TO BE DONE →
Can you give the lines of the data below, from the line holding "common name: Beach morning glory" through the final line, inclusive, as a JSON list of strings with one string per line and blank lines left out?
### DATA FOR THIS EXERCISE ###
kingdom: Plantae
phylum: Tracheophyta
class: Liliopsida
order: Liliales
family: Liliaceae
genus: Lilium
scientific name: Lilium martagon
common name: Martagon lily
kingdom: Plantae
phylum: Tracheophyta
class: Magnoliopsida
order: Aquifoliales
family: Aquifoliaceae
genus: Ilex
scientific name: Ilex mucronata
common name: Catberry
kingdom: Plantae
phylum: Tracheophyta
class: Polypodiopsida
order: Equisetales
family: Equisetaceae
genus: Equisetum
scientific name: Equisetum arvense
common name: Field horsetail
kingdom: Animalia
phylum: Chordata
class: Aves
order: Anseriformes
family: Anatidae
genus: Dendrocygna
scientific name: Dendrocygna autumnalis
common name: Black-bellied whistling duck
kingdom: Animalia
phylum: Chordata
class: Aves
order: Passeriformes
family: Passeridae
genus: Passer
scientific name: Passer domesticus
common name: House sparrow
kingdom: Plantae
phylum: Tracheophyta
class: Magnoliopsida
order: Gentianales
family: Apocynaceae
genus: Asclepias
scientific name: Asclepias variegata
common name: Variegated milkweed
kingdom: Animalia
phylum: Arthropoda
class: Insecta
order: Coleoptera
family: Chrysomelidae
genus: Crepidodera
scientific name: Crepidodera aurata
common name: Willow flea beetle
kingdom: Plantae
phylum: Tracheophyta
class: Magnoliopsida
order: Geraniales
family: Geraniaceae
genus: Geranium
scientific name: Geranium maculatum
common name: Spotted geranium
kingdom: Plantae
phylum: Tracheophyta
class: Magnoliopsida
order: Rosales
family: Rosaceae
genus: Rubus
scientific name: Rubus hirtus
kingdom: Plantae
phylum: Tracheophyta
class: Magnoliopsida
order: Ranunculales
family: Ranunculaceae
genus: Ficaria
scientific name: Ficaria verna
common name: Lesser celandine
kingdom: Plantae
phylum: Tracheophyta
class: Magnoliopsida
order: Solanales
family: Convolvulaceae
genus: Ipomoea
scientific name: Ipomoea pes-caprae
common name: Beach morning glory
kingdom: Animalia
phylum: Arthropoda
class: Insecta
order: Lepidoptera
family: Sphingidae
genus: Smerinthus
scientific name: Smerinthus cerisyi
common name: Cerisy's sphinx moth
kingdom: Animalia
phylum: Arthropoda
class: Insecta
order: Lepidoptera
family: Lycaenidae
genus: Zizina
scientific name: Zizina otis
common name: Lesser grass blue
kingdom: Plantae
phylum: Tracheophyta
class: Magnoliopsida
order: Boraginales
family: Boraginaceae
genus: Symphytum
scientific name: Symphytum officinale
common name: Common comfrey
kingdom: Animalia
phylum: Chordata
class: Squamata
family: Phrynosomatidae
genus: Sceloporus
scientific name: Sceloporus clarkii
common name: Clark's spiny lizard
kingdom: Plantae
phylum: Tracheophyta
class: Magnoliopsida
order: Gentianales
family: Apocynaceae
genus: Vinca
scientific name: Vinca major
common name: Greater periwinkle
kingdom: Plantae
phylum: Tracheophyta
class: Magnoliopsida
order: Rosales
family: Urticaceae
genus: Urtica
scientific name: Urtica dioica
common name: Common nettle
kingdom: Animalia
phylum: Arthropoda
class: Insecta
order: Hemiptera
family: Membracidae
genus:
###
PROBLEM SOLUTION →
[
  "common name: Beach morning glory",
  "kingdom: Animalia",
  "phylum: Arthropoda",
  "class: Insecta",
  "order: Lepidoptera",
  "family: Sphingidae",
  "genus: Smerinthus",
  "scientific name: Smerinthus cerisyi",
  "common name: Cerisy's sphinx moth",
  "kingdom: Animalia",
  "phylum: Arthropoda",
  "class: Insecta",
  "order: Lepidoptera",
  "family: Lycaenidae",
  "genus: Zizina",
  "scientific name: Zizina otis",
  "common name: Lesser grass blue",
  "kingdom: Plantae",
  "phylum: Tracheophyta",
  "class: Magnoliopsida",
  "order: Boraginales",
  "family: Boraginaceae",
  "genus: Symphytum",
  "scientific name: Symphytum officinale",
  "common name: Common comfrey",
  "kingdom: Animalia",
  "phylum: Chordata",
  "class: Squamata",
  "family: Phrynosomatidae",
  "genus: Sceloporus",
  "scientific name: Sceloporus clarkii",
  "common name: Clark's spiny lizard",
  "kingdom: Plantae",
  "phylum: Tracheophyta",
  "class: Magnoliopsida",
  "order: Gentianales",
  "family: Apocynaceae",
  "genus: Vinca",
  "scientific name: Vinca major",
  "common name: Greater periwinkle",
  "kingdom: Plantae",
  "phylum: Tracheophyta",
  "class: Magnoliopsida",
  "order: Rosales",
  "family: Urticaceae",
  "genus: Urtica",
  "scientific name: Urtica dioica",
  "common name: Common nettle",
  "kingdom: Animalia",
  "phylum: Arthropoda",
  "class: Insecta",
  "order: Hemiptera",
  "family: Membracidae",
  "genus:"
]